* _READING PASSAGE_
--- START ---

I'm a new member but been lurking here for a while. This spring I bought my first Jeep, in fact my first american. My last rig was a Nissan Terrano II which wasn't bad but getting a bit worn. Wanting a V8 and to have owned at least one american car, a khaki 05 GC with a HEMI was my choice (I almost bought a 35" WJ, but for some unclear reason didn't).
Having driven it now for one summer (autumn seems to come early this year) and getting a feel for what it does, what has impressed me most is how good it is on gravel roads, even rough ones. It's suspension just eats up all but the biggest holes (I even drive washboards quite fast). Downside is however that it needs a little taller feet and it's to soft in the city (wobbly is the word that comes to mind).
I've started prepping for some modifications (and hopefully improvements). Part of that has been reading threads here for various mods and builds (there's a LOT of stuff here and some very interesting builds).

--- END ---

* _EXERCISE DESCRIPTION_
Please summarize the Jeep forum post in three sentences. The lines from here on are unrelated to the Jeep forum post.

* _EXTRACTED INFORMATION_
--- START ---

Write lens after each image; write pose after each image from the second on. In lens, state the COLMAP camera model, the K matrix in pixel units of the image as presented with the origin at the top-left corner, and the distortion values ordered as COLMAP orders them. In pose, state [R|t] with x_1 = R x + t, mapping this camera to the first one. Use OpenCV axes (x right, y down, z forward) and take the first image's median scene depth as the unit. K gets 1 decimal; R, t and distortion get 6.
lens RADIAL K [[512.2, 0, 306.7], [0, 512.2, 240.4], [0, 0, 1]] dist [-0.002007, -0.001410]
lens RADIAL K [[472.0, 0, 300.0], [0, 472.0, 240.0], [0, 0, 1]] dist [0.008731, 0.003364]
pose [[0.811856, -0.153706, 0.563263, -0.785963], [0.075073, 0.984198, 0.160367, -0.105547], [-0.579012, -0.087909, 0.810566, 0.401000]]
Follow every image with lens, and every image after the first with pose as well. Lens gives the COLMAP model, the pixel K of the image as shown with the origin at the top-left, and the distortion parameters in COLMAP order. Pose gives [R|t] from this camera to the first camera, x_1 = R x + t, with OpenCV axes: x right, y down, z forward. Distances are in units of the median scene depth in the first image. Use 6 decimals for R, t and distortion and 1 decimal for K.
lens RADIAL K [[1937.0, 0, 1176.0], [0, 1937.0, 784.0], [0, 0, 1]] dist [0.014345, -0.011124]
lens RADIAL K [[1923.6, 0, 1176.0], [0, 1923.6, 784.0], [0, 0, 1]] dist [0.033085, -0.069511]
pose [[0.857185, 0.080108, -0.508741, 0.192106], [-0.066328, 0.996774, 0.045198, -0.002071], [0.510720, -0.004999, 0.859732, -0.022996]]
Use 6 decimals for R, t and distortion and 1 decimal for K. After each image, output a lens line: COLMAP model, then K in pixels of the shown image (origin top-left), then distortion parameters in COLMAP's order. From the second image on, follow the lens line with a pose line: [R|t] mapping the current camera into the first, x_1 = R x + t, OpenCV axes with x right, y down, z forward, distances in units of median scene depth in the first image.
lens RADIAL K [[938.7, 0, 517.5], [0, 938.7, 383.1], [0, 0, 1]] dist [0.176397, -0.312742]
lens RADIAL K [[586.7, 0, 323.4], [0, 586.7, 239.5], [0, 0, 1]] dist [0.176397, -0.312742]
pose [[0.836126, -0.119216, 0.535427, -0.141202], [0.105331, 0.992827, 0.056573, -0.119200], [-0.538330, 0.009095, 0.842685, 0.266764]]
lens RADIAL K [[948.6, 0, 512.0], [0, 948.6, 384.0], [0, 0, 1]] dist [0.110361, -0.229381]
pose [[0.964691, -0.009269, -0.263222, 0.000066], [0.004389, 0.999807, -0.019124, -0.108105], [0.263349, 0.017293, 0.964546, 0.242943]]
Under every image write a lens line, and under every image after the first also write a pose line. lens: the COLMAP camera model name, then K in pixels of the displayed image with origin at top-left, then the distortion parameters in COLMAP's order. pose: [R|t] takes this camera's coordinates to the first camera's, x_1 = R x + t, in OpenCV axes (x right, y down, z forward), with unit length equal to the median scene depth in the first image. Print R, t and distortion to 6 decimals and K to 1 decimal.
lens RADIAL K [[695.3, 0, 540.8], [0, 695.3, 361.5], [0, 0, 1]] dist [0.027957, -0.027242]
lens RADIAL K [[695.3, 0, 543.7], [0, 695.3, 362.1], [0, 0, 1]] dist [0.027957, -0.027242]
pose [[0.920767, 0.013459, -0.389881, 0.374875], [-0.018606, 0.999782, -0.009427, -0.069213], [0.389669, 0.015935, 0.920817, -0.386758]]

--- END ---

* _EXERCISE ANSWER_
This spring the writer bought a khaki '05 GC with a HEMI as a first Jeep and first American car, replacing a worn Nissan Terrano II out of a wish for a V8. After a summer of driving it, the writer is most impressed by how well its suspension handles gravel roads, even rough ones. The downsides are that it needs a little taller feet and feels too soft in the city, and the writer has started preparing modifications partly by reading threads on the forum.